• _Objective_
Reproduce every line of text in the material below word for word, leaving out the pictures.

◇ ◇ ◇ ◇ ◇ ◇ ◇

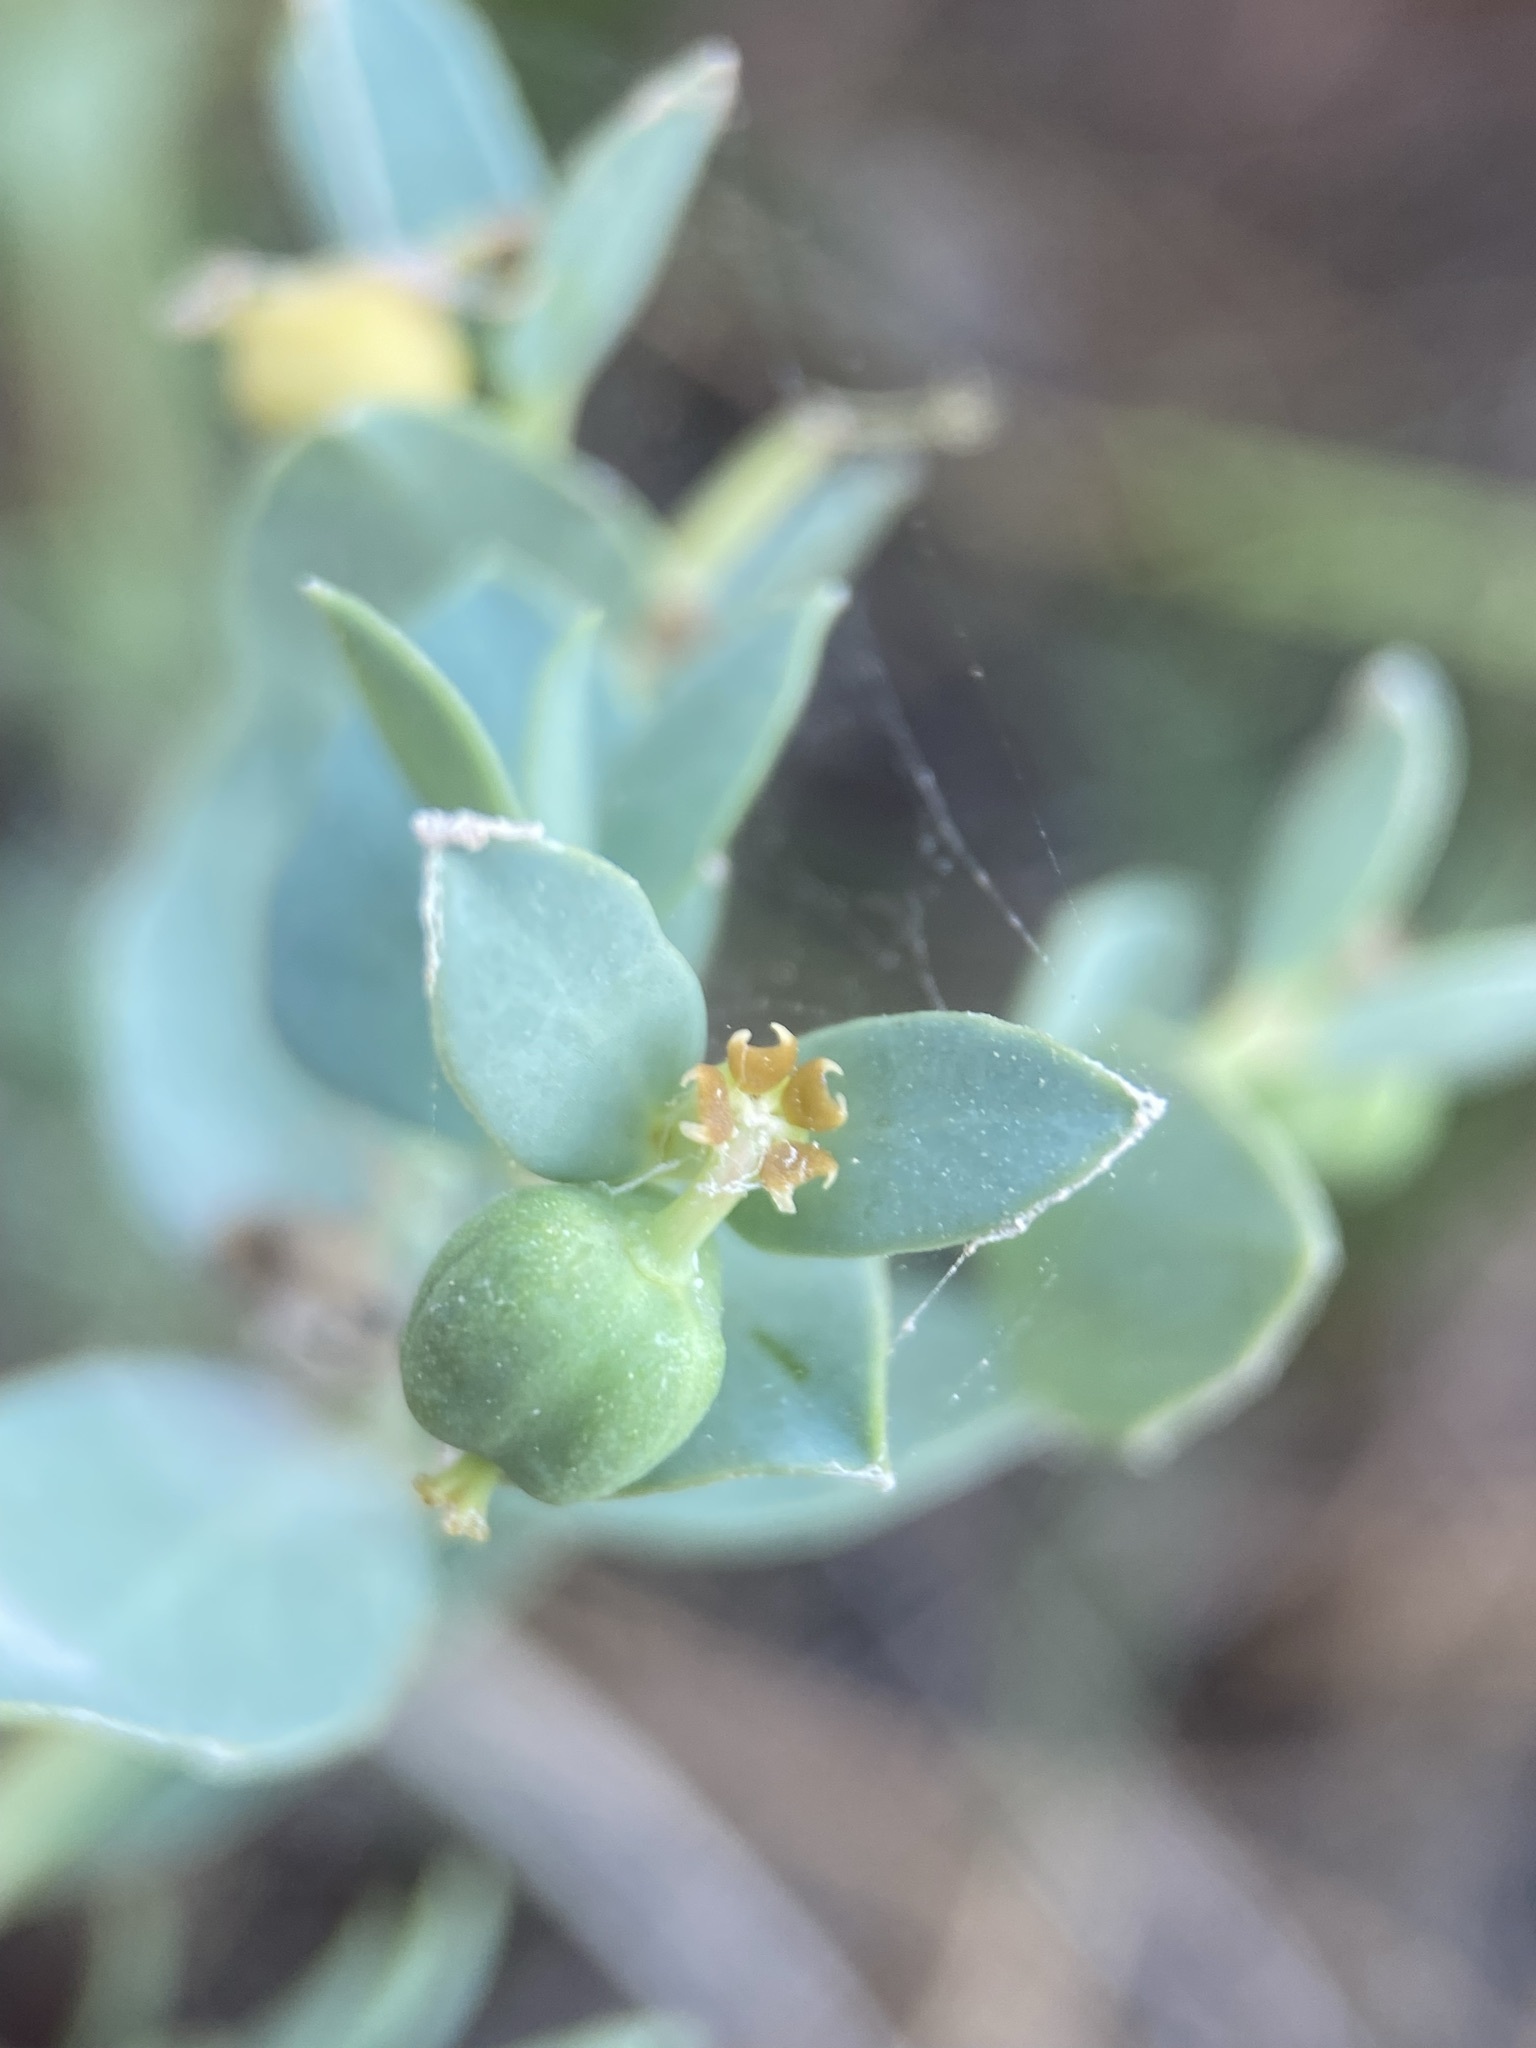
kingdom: Plantae
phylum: Tracheophyta
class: Magnoliopsida
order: Malpighiales
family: Euphorbiaceae
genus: Euphorbia
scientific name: Euphorbia brachycera
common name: Shorthorn spurge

◇ ◇ ◇ ◇ ◇ ◇ ◇

• _Answer below_
kingdom: Plantae
phylum: Tracheophyta
class: Magnoliopsida
order: Malpighiales
family: Euphorbiaceae
genus: Euphorbia
scientific name: Euphorbia brachycera
common name: Shorthorn spurge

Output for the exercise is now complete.